Margie (Andrea Swifte) lives in “Southie”, a poor Boston neighbourhood where she’s just been fired from her job at a dollar store by the son of an old friend (Rory Kelly). With a disabled adult daughter, a cow of landlady (Olga Makeeva) and no jobs around because of the recession, she’s running out of choices, until she meets her teenage boyfriend (Dion Mills), who’s now a wealthy doctor and married to a younger woman. He got out of Southie, so maybe he can help.
Lindsay-Abaire’s script is full of screaming subtext and as allegiances change, it surprises as it holds onto its secrets. His characters are not nice people. Each struggles with happiness and is faced with wondering if life really could have been different.
Director Kaarin Fairfax grasps the tone perfectly by ensuring that the dark humour hurts. It’s too easy to laugh at people who are answer “How’s the wine?” with “How the f*ck should I know”, but the success of this production is that we’re allowed to the see her desperation and understand why Margie behaves in ways that may be unthinkable to someone who can afford a theatre ticket and the time to indulge in such a middle-class pastime.

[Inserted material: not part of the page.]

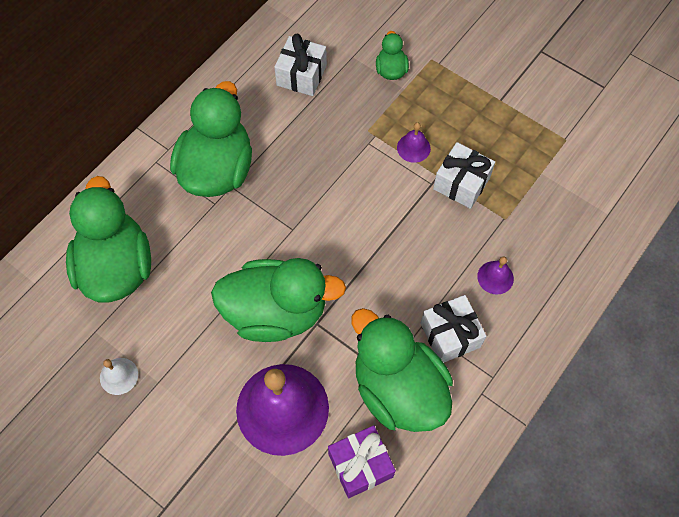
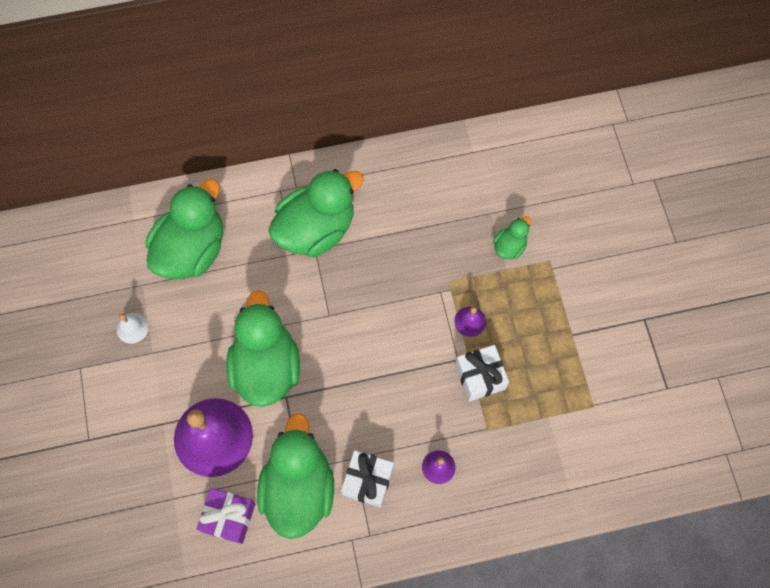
camera: 40 degrees right, 5 degrees up
(276, 312) = (266, 366): green duck -> green duck turned 135 degrees counterclockwise
(301, 75) = (439, 200): white gift -> none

There’s a moment when a cheap trinket is broken and she yells, “I paid for that” and at once there’s nothing funny about breaking something ugly and worthless. Fairfax ensures that the story and characters are more important than the performances, which allows us to be in this world without judgement.
Nonetheless, Good People is peopled by exceptionally good people. Swifte never lets us feel sorry for Margie, and Jane Montgomery Griffiths as Margie’s mutton-as-lamb mate and Alexandria Steffensen as the new young wife bring understanding and complexity to characters that could easily be jokes.
Good People is a terrific start to Red Stitch’s 2012 season.